### EXERCISE MATERIALS ###

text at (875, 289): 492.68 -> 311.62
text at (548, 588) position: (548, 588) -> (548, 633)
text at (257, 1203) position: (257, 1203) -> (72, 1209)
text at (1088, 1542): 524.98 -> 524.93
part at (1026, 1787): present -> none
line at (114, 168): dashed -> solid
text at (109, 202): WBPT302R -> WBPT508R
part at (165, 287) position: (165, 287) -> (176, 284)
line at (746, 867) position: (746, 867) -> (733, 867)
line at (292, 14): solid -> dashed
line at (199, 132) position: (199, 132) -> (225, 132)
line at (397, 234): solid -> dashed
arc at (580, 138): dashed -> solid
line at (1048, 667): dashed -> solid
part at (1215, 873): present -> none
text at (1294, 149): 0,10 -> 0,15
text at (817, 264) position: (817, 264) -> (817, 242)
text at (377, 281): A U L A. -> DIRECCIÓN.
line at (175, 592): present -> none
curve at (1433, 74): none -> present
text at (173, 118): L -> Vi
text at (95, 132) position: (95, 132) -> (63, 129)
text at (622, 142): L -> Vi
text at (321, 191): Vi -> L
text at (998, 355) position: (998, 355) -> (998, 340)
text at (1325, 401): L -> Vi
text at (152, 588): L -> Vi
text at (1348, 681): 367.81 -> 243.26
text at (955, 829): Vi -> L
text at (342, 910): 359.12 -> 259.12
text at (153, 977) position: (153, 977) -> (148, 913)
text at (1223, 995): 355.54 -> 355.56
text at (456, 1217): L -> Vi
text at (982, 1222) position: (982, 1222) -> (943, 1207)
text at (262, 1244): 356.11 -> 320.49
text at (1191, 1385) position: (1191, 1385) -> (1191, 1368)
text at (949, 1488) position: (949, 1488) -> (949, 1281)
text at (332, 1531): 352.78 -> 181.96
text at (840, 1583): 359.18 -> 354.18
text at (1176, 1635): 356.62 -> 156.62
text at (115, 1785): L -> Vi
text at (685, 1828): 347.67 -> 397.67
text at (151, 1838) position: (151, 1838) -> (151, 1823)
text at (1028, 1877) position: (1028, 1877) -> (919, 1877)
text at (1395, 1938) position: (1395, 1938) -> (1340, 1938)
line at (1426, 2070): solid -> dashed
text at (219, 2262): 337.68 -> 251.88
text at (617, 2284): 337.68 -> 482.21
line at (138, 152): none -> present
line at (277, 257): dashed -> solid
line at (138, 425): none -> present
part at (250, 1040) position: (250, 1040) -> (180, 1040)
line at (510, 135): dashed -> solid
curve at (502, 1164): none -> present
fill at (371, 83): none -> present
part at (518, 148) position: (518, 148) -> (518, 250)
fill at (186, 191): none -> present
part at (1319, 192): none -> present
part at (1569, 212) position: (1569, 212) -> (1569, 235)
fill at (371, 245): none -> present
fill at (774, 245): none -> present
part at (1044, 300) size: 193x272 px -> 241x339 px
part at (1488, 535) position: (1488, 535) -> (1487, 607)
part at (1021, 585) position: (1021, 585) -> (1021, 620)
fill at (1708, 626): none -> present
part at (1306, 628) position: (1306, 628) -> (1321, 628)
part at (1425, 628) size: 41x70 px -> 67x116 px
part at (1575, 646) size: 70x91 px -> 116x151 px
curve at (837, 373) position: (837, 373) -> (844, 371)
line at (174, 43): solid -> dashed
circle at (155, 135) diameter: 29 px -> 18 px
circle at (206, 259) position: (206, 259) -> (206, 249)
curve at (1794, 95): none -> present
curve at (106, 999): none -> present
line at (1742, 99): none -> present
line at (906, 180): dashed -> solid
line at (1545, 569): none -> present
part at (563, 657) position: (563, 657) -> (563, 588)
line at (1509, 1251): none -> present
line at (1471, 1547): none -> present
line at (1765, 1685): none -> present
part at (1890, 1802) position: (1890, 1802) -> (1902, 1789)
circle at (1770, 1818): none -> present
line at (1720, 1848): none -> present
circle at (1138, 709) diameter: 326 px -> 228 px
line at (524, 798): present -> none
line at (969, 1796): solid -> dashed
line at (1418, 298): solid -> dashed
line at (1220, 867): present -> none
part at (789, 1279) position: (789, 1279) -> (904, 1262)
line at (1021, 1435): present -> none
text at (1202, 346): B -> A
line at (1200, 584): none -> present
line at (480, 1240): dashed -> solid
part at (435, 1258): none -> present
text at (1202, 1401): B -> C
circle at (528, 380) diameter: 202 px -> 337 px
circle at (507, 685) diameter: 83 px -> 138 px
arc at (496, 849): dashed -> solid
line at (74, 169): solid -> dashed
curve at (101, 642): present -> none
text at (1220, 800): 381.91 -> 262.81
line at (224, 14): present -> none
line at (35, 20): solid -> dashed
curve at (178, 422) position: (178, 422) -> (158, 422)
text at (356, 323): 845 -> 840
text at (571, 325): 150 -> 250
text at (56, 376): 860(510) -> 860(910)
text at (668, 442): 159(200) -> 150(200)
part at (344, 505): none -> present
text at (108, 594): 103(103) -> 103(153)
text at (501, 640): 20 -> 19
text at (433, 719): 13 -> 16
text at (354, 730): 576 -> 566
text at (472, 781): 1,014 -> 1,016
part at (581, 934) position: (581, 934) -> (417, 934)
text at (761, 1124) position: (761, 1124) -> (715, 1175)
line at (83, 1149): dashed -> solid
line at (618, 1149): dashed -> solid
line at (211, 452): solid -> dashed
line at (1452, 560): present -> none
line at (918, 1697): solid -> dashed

###

Output all the entries above as a Markdown table with two columns, Row (a running number) and Entry (the line itself), and omit any blank lines.

| Row | Entry |
|---|---|
| 1 | text at (875, 289): 492.68 -> 311.62 |
| 2 | text at (548, 588) position: (548, 588) -> (548, 633) |
| 3 | text at (257, 1203) position: (257, 1203) -> (72, 1209) |
| 4 | text at (1088, 1542): 524.98 -> 524.93 |
| 5 | part at (1026, 1787): present -> none |
| 6 | line at (114, 168): dashed -> solid |
| 7 | text at (109, 202): WBPT302R -> WBPT508R |
| 8 | part at (165, 287) position: (165, 287) -> (176, 284) |
| 9 | line at (746, 867) position: (746, 867) -> (733, 867) |
| 10 | line at (292, 14): solid -> dashed |
| 11 | line at (199, 132) position: (199, 132) -> (225, 132) |
| 12 | line at (397, 234): solid -> dashed |
| 13 | arc at (580, 138): dashed -> solid |
| 14 | line at (1048, 667): dashed -> solid |
| 15 | part at (1215, 873): present -> none |
| 16 | text at (1294, 149): 0,10 -> 0,15 |
| 17 | text at (817, 264) position: (817, 264) -> (817, 242) |
| 18 | text at (377, 281): A U L A. -> DIRECCIÓN. |
| 19 | line at (175, 592): present -> none |
| 20 | curve at (1433, 74): none -> present |
| 21 | text at (173, 118): L -> Vi |
| 22 | text at (95, 132) position: (95, 132) -> (63, 129) |
| 23 | text at (622, 142): L -> Vi |
| 24 | text at (321, 191): Vi -> L |
| 25 | text at (998, 355) position: (998, 355) -> (998, 340) |
| 26 | text at (1325, 401): L -> Vi |
| 27 | text at (152, 588): L -> Vi |
| 28 | text at (1348, 681): 367.81 -> 243.26 |
| 29 | text at (955, 829): Vi -> L |
| 30 | text at (342, 910): 359.12 -> 259.12 |
| 31 | text at (153, 977) position: (153, 977) -> (148, 913) |
| 32 | text at (1223, 995): 355.54 -> 355.56 |
| 33 | text at (456, 1217): L -> Vi |
| 34 | text at (982, 1222) position: (982, 1222) -> (943, 1207) |
| 35 | text at (262, 1244): 356.11 -> 320.49 |
| 36 | text at (1191, 1385) position: (1191, 1385) -> (1191, 1368) |
| 37 | text at (949, 1488) position: (949, 1488) -> (949, 1281) |
| 38 | text at (332, 1531): 352.78 -> 181.96 |
| 39 | text at (840, 1583): 359.18 -> 354.18 |
| 40 | text at (1176, 1635): 356.62 -> 156.62 |
| 41 | text at (115, 1785): L -> Vi |
| 42 | text at (685, 1828): 347.67 -> 397.67 |
| 43 | text at (151, 1838) position: (151, 1838) -> (151, 1823) |
| 44 | text at (1028, 1877) position: (1028, 1877) -> (919, 1877) |
| 45 | text at (1395, 1938) position: (1395, 1938) -> (1340, 1938) |
| 46 | line at (1426, 2070): solid -> dashed |
| 47 | text at (219, 2262): 337.68 -> 251.88 |
| 48 | text at (617, 2284): 337.68 -> 482.21 |
| 49 | line at (138, 152): none -> present |
| 50 | line at (277, 257): dashed -> solid |
| 51 | line at (138, 425): none -> present |
| 52 | part at (250, 1040) position: (250, 1040) -> (180, 1040) |
| 53 | line at (510, 135): dashed -> solid |
| 54 | curve at (502, 1164): none -> present |
| 55 | fill at (371, 83): none -> present |
| 56 | part at (518, 148) position: (518, 148) -> (518, 250) |
| 57 | fill at (186, 191): none -> present |
| 58 | part at (1319, 192): none -> present |
| 59 | part at (1569, 212) position: (1569, 212) -> (1569, 235) |
| 60 | fill at (371, 245): none -> present |
| 61 | fill at (774, 245): none -> present |
| 62 | part at (1044, 300) size: 193x272 px -> 241x339 px |
| 63 | part at (1488, 535) position: (1488, 535) -> (1487, 607) |
| 64 | part at (1021, 585) position: (1021, 585) -> (1021, 620) |
| 65 | fill at (1708, 626): none -> present |
| 66 | part at (1306, 628) position: (1306, 628) -> (1321, 628) |
| 67 | part at (1425, 628) size: 41x70 px -> 67x116 px |
| 68 | part at (1575, 646) size: 70x91 px -> 116x151 px |
| 69 | curve at (837, 373) position: (837, 373) -> (844, 371) |
| 70 | line at (174, 43): solid -> dashed |
| 71 | circle at (155, 135) diameter: 29 px -> 18 px |
| 72 | circle at (206, 259) position: (206, 259) -> (206, 249) |
| 73 | curve at (1794, 95): none -> present |
| 74 | curve at (106, 999): none -> present |
| 75 | line at (1742, 99): none -> present |
| 76 | line at (906, 180): dashed -> solid |
| 77 | line at (1545, 569): none -> present |
| 78 | part at (563, 657) position: (563, 657) -> (563, 588) |
| 79 | line at (1509, 1251): none -> present |
| 80 | line at (1471, 1547): none -> present |
| 81 | line at (1765, 1685): none -> present |
| 82 | part at (1890, 1802) position: (1890, 1802) -> (1902, 1789) |
| 83 | circle at (1770, 1818): none -> present |
| 84 | line at (1720, 1848): none -> present |
| 85 | circle at (1138, 709) diameter: 326 px -> 228 px |
| 86 | line at (524, 798): present -> none |
| 87 | line at (969, 1796): solid -> dashed |
| 88 | line at (1418, 298): solid -> dashed |
| 89 | line at (1220, 867): present -> none |
| 90 | part at (789, 1279) position: (789, 1279) -> (904, 1262) |
| 91 | line at (1021, 1435): present -> none |
| 92 | text at (1202, 346): B -> A |
| 93 | line at (1200, 584): none -> present |
| 94 | line at (480, 1240): dashed -> solid |
| 95 | part at (435, 1258): none -> present |
| 96 | text at (1202, 1401): B -> C |
| 97 | circle at (528, 380) diameter: 202 px -> 337 px |
| 98 | circle at (507, 685) diameter: 83 px -> 138 px |
| 99 | arc at (496, 849): dashed -> solid |
| 100 | line at (74, 169): solid -> dashed |
| 101 | curve at (101, 642): present -> none |
| 102 | text at (1220, 800): 381.91 -> 262.81 |
| 103 | line at (224, 14): present -> none |
| 104 | line at (35, 20): solid -> dashed |
| 105 | curve at (178, 422) position: (178, 422) -> (158, 422) |
| 106 | text at (356, 323): 845 -> 840 |
| 107 | text at (571, 325): 150 -> 250 |
| 108 | text at (56, 376): 860(510) -> 860(910) |
| 109 | text at (668, 442): 159(200) -> 150(200) |
| 110 | part at (344, 505): none -> present |
| 111 | text at (108, 594): 103(103) -> 103(153) |
| 112 | text at (501, 640): 20 -> 19 |
| 113 | text at (433, 719): 13 -> 16 |
| 114 | text at (354, 730): 576 -> 566 |
| 115 | text at (472, 781): 1,014 -> 1,016 |
| 116 | part at (581, 934) position: (581, 934) -> (417, 934) |
| 117 | text at (761, 1124) position: (761, 1124) -> (715, 1175) |
| 118 | line at (83, 1149): dashed -> solid |
| 119 | line at (618, 1149): dashed -> solid |
| 120 | line at (211, 452): solid -> dashed |
| 121 | line at (1452, 560): present -> none |
| 122 | line at (918, 1697): solid -> dashed |